[Biochemical characteristics of an initial degradation product of insulin by insulin-degrading enzyme].

We previously reported on the detection and HPLC separation of the initial degradation product (peak VI) of native insulin from the reaction of monocomponent porcine insulin with affinity-purified pig skeletal muscle insulin-degrading enzyme (IDE). In the present study, we investigated the biological characteristics of the initial degradation product. Structural analysis of peak VI by amino acid composition and glucose oxidation revealed that peak VI was composed of intact B-chain and a fragment of A-chain.

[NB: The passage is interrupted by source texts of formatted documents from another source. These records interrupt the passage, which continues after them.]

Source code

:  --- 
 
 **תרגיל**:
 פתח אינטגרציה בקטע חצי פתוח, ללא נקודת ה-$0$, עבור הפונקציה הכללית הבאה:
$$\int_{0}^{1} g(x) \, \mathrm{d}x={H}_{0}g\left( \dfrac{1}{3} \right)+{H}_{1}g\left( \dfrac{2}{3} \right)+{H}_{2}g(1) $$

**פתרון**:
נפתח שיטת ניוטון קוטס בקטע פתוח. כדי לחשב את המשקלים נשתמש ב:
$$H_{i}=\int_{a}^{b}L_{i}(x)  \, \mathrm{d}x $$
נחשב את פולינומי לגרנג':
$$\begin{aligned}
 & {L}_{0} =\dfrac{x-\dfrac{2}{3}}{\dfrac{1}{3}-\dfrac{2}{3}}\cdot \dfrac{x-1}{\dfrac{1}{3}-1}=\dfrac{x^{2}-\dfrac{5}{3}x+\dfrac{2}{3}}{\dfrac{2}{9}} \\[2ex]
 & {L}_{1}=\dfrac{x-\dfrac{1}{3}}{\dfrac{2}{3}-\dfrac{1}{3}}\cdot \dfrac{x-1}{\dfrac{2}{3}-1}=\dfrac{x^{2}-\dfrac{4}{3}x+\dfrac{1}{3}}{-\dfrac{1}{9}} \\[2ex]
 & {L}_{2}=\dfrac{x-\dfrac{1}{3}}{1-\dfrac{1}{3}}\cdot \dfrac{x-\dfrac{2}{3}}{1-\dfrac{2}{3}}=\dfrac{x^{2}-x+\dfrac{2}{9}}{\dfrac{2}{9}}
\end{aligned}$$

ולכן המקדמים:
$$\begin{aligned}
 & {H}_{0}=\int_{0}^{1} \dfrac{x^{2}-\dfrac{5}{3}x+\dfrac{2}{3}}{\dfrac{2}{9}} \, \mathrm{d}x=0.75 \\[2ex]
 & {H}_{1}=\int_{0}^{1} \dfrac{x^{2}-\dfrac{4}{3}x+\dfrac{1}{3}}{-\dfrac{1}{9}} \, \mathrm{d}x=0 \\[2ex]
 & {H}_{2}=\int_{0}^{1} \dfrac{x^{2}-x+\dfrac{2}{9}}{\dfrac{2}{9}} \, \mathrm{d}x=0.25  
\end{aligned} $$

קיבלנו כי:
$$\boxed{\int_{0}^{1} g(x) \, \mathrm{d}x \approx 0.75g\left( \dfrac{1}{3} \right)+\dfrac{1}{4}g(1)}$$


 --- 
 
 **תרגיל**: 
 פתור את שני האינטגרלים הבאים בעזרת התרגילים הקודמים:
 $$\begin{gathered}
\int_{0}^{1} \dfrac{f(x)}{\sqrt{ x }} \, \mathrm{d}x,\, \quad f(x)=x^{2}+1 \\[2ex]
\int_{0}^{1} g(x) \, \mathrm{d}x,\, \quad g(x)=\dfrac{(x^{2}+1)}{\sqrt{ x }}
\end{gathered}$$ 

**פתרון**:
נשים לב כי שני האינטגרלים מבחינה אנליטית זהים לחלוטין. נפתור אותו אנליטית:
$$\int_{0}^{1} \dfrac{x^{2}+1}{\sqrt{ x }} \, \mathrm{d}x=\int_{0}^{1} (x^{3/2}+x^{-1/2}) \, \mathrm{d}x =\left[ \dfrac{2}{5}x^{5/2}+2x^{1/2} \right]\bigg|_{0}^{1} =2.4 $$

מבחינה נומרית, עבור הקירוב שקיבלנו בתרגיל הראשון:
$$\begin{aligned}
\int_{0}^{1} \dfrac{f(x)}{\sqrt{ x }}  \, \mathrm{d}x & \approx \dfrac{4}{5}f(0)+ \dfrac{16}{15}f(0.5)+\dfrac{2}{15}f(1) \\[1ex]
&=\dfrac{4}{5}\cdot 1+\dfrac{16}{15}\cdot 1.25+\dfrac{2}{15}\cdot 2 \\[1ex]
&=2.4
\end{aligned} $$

In vivo, peak VI exhibited a hypoglycemic effect on rats. In vitro, this peptide had the binding capacity to insulin receptor of rat adipocytes and the ability to stimulate the glucose oxidation on rat adipocytes and the activity of insulin receptor kinase. However, the biological potencies of peak VI were 1/40 to 1/160 of those of insulin proper. Its reduced biological potencies were probably due to a decrease of affinity for insulin receptor, because both biological potencies of peak VI to bind to insulin receptor and to stimulate the glucose oxidation were 2.5% of insulin. Moreover peak VI showed the same full agonistic effect as insulin on the glucose oxidation at higher concentration. On the other hand, a cross-linking study suggested that peak VI preserves almost the same affinity to IDE as insulin. These findings may indicate the possibility that pig skeletal muscle IDE cleaves peptide bonds within A-chain at an early step of degradation of native porcine insulin and generates peak VI, which is the next substrate to insulin for IDE and keeps reduced insulin-like biological potencies, and then peak VI is converted into several relatively low molecular weight products.